Michael Reckord, Gleaner Writer
Stories abound about college and university graduates who, months and even years after graduation, cannot find jobs. They should have a chat with Dr Margaret Wyszomirski, a lecturer in the Department of Arts Administration, Education and Policy, Ohio State University, USA.
She could give them some very useful tips, many of which she shared with her audience in the talk 'Considering Skillsets Necessary for Creative Workers, Industries and Education' at the Edna Manley College of the Visual and Performing Arts (EMCVPA) in October. The occasion was the EMCVPA's 2013 Rex Nettleford Arts Conference.
I found the segment on 'Spotting Work Opportunities in the Performing Arts' particularly interesting and, after the presentation, interviewed her on that topic.
Finding the opportunities, Dr Wyszomirski said, requires a network as well as "a very good sense of context". To get the latter, she suggested that the graduate ask him or herself a series of questions.
You could, she said (and in our conversation she used 'you' a lot, as if addressing her performing arts students), usefully enquire about the kinds of things being produced and try to find out "where you're going to end up". However, she advised, "you don't start there". The initial question should not be what is going on in your field, but how do you find out what's going on there.
She identified three ways. First, you could ask performing arts practitioners and teachers. She said, "You go to people who are in that field, people who are your peers, and people who teach about the field. These people have a much broader, deeper sense of what's going on. They have a wealth of experience. Sometimes they also have a longitudinal sense, stretching over a long time period, so they can say it used to be like this and it's now like this. These are people who are giving you indicators - look here now, keep your eye on this."
Second, Dr Wyszomirski said, you could get information from people who do research in performing arts. "There is a wealth of audience research on why people go to the theatre or dance," she added. She then gave two illustrations indicating that research could lead the graduate in unexpected directions. "One of our orchestra people," she said, "did a study that found that an unusually high number of people in the audience went because they were hoping to gain transcendence - the sense of being so engaged by the music that you went outside of yourself."
And a survey by a museum (in Ohio) which started off with the assumption that people went to museums to learn things and have an educational experience found that, in fact, "they really went for a social experience with others".

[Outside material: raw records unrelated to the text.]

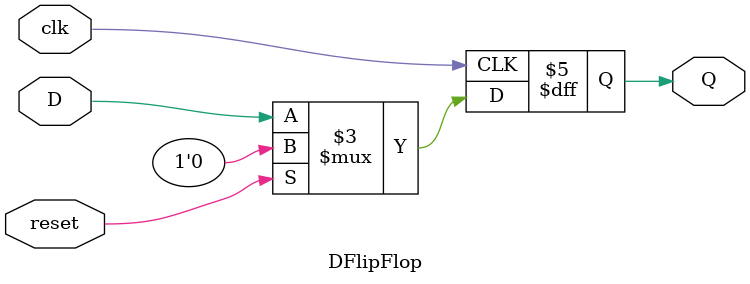
<source format=sv>
/****************************************************************************************
*																						*
* https://www.bigmessowires.com/nibbler/												*
* Implementation by: Bryan Chan and Diego Regalado										*
*																						*
*****************************************************************************************/
module DFlipFlop(
  input D,
  input clk,
  input reset,
  output Q
);

reg Q;

always @ ( posedge clk) begin
	if(reset) begin
		Q = 0;
	end else begin
		Q = D;
	end
end

endmodule
</source>
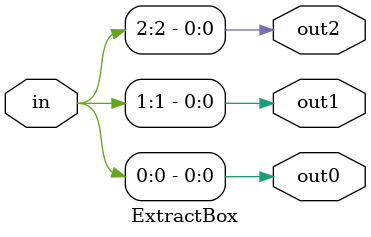
<source format=v>
module ExtractBox(out0, out1, out2, in);
	input [2:0]in;
	output out0, out1, out2;
	assign {out2, out1, out0} = in;
endmodule

</source>
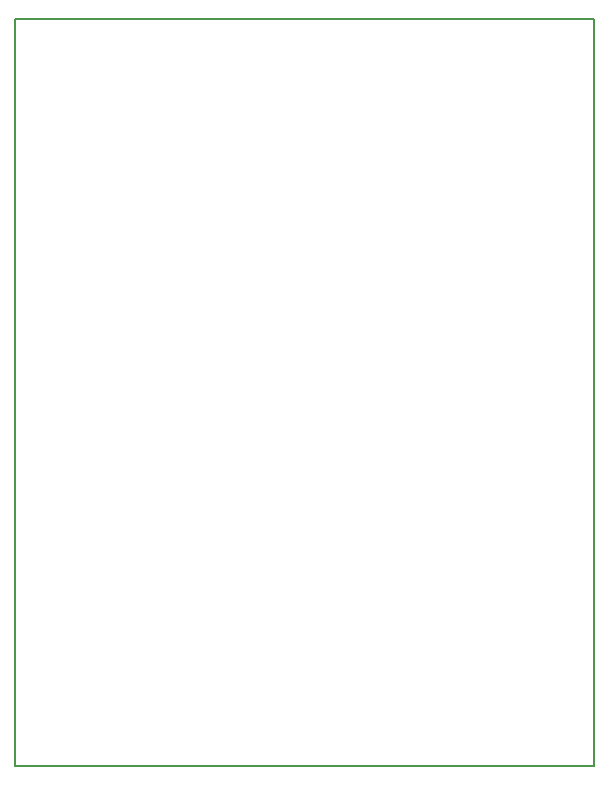
<source format=gbr>
G04 #@! TF.FileFunction,Profile,NP*
%FSLAX46Y46*%
G04 Gerber Fmt 4.6, Leading zero omitted, Abs format (unit mm)*
G04 Created by KiCad (PCBNEW 4.0.7) date 03/22/18 13:14:38*
%MOMM*%
%LPD*%
G01*
G04 APERTURE LIST*
%ADD10C,0.100000*%
%ADD11C,0.150000*%
G04 APERTURE END LIST*
D10*
D11*
X126950000Y-31400000D02*
X126950000Y-39650000D01*
X77950000Y-39650000D02*
X77950000Y-31400000D01*
X77950000Y-39650000D02*
X77950000Y-94650000D01*
X126950000Y-31400000D02*
X77950000Y-31400000D01*
X126950000Y-94650000D02*
X126950000Y-39650000D01*
X77950000Y-94650000D02*
X126950000Y-94650000D01*
M02*

</source>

Dr Wyszomirski also advised graduate job seekers not to confine their search to the professional performers in their field. Amateur musicians in the community orchestra, for example, could belong to networks that could be of help. "The thing a lot of people don't realise is that in almost any kind of community in the performing arts there's always someone who is professional at some level, whether it's the director of the community theatre or the choreographer or, in music, the conductor," she said.
Pointing out that community performing groups often want new works to produce and, for example, a new composer could benefit, Dr Wyszomirski continued: "Being in a community group doesn't mean you're not getting professional contact. The more you understand this, the more you can spot opportunities."
Professional associations, like the Jamaica Intellectual Property Organisation, she said, were another source of information for the job seeker. She said that many of those organisations allow student membership and she advised new graduates to join up.
"Go to their conferences," Dr Wyszomirski said. "They often offer professional development or workshops about things of interest. You really have to take seriously the idea that you are in an ongoing learning profession, a dynamic profession."
She added: "The more you expose yourself to a large cross section of the field, the more you meet people with different components of it and the more you get a sense of what's going on in the field."
I also asked Dr Wyszomirski about the skill sets necessary for arts scholars and creative workers. The first, she said, was the artistic - this could be a creative or a performing skill.
The second was a skill in organisational management. Dr Wyszomirski cited examples as marketing skills, fundraising skills, skills in writing proposals for grants, and skills in planning. "Many performing arts students don't know what a business plan is," she said. "It's foreign to them."
Third and fourth, respectively, she said, the performing artist needs technological and entrepreneurial skills. Dr Wyszomirski was making the point that artists often have to set up their own small businesses.
Probably the least apparent of the skills needed by the artist, she said, are political and social efficacy. Because artists constantly get into situations which don't suit their plans, they need to learn to negotiate for change with policymakers in both organisations and in government.
Dr Wyszomirski said "you might be performing in a community centre which is closed at a certain time and you can't get to do your performance. How do you get them to keep it open? This is small-scale social and political efficacy."
Dr Wyszomirski ended her list with a sixth skill set, education and training and teaching. Since many artists end up with teaching as their second career, they need to get formal training in that field, she said.